読解本文.
%%

仕事として、フリーランスのバンドTシャツ・デザイナーは、最悪の選択ではない。この世には、遥かに報われない仕事が数多くある。しかし、もっとストレスの少ない方法で生計を立てたい、デザイナーたちはそう願っている。お気に入りバンドのTシャツをデザインできるのは喜ばしいことだが、現実、そのスケジュールはきつく、マネージメントとの意思疎通は難しく、挙句の果てに、ギャラが支払われず気が狂いそうになるのも珍しくない。

ライヴ会場で、Tシャツを始めとするグッズを購入したことがある人は多いだろう。しかし、それをデザインした人について、あるいは、それが仕上がるまでの入念なプロセスについて、考えたことがある人はあまりいないだろう。われわれは、そんなデザイナーの境遇を把握すべく、業界で働いている彼らにインタビューした。

「デザインが採用されなければギャラは無い」

%%

抽出レコード.
%%

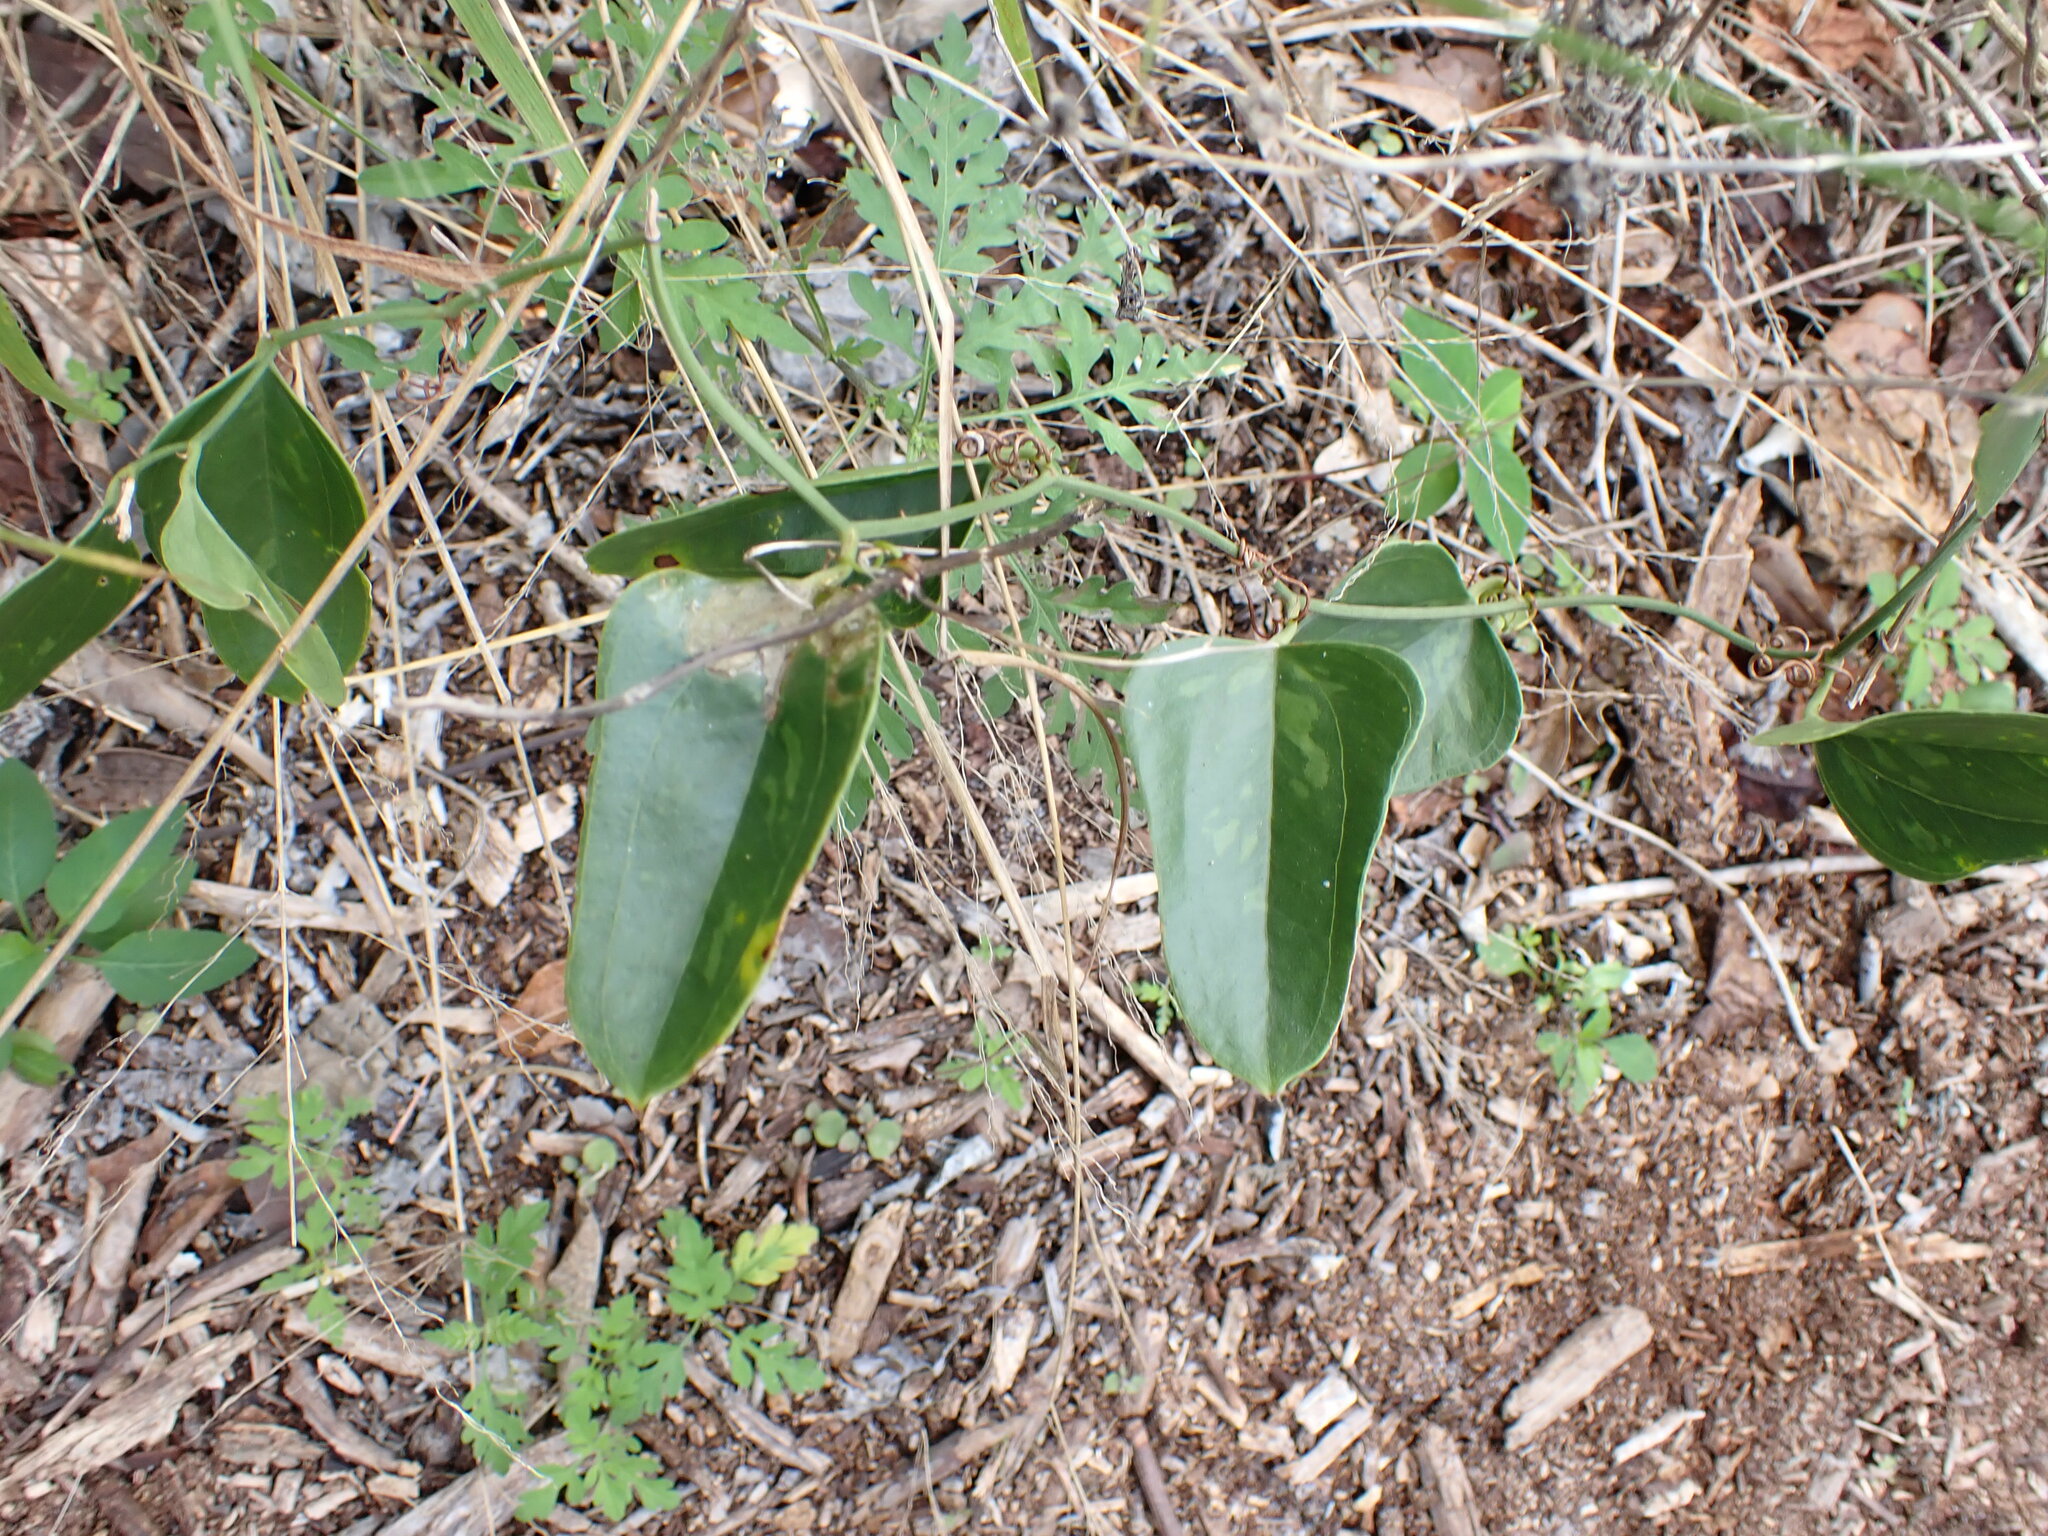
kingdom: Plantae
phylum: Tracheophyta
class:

%%
%%

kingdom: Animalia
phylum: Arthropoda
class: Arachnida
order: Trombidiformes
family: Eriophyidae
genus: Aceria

%%

指示文 A. バンドTシャツのデザイナーに関する本文のうち、「仕事として、フリーランスのバ」から「いそうになるのも珍しくない。」までを一字一句変えずに繰り返してください。
指示文 B. バンドTシャツのデザイナーに関する本文を引き継ぎ、最後に示された一文の後から書き進めてください。
レコードは本文とは別の出典から取られたものです。

想定解答 A.
仕事として、フリーランスのバンドTシャツ・デザイナーは、最悪の選択ではない。この世には、遥かに報われない仕事が数多くある。しかし、もっとストレスの少ない方法で生計を立てたい、デザイナーたちはそう願っている。お気に入りバンドのTシャツをデザインできるのは喜ばしいことだが、現実、そのスケジュールはきつく、マネージメントとの意思疎通は難しく、挙句の果てに、ギャラが支払われず気が狂いそうになるのも珍しくない。

想定解答 B.
この業界は基本的に、報酬を期待して契約を結ばずに、ノーギャラで仕事をする「スペックワーク(Spec work)」で成り立っている。デザイナーは、一切の前金を支払われることなく、バンドのオリジナルデザインを求められ、自らのデザインがひとつでも採用されることを願って製作に励む。それはまさに、バリスタにコーヒーを注文し、「思っていた味と違うから、お金は払わない」のと同じだ。しかしグッズデザイナーにとって、それは日常茶飯事なのだ。

スペックワークのアプローチには良い面もある。一流デザイナーが跋扈するのがアパレル業界だが、バンドグッズ業界では、スペックワーク制のおかげでペーペーのデザイナーにもチャンスが与えられる。グッズの販売会社は一切のリスクを負わないため、経験と作品量が不足している前途有望なデザイナーにも、試しにデザインを発注することができる。DEFTONES、AC/DC、CASPAINなどのデザインを手掛けているサム・カウフマン(Sam Kaufman)は、この業界で仕事を始めた当時を振り返る。「スペックワークのアプローチは素晴らしいと思った。何の実績もない自分にも多くの機会が与えられたんだからね。右も左もわからない新人が報酬を期待することなんてできないよ」

Shirt designs by Kaufman

「バンドのメンバーは、自分たちが何を望んでいるのかわからない」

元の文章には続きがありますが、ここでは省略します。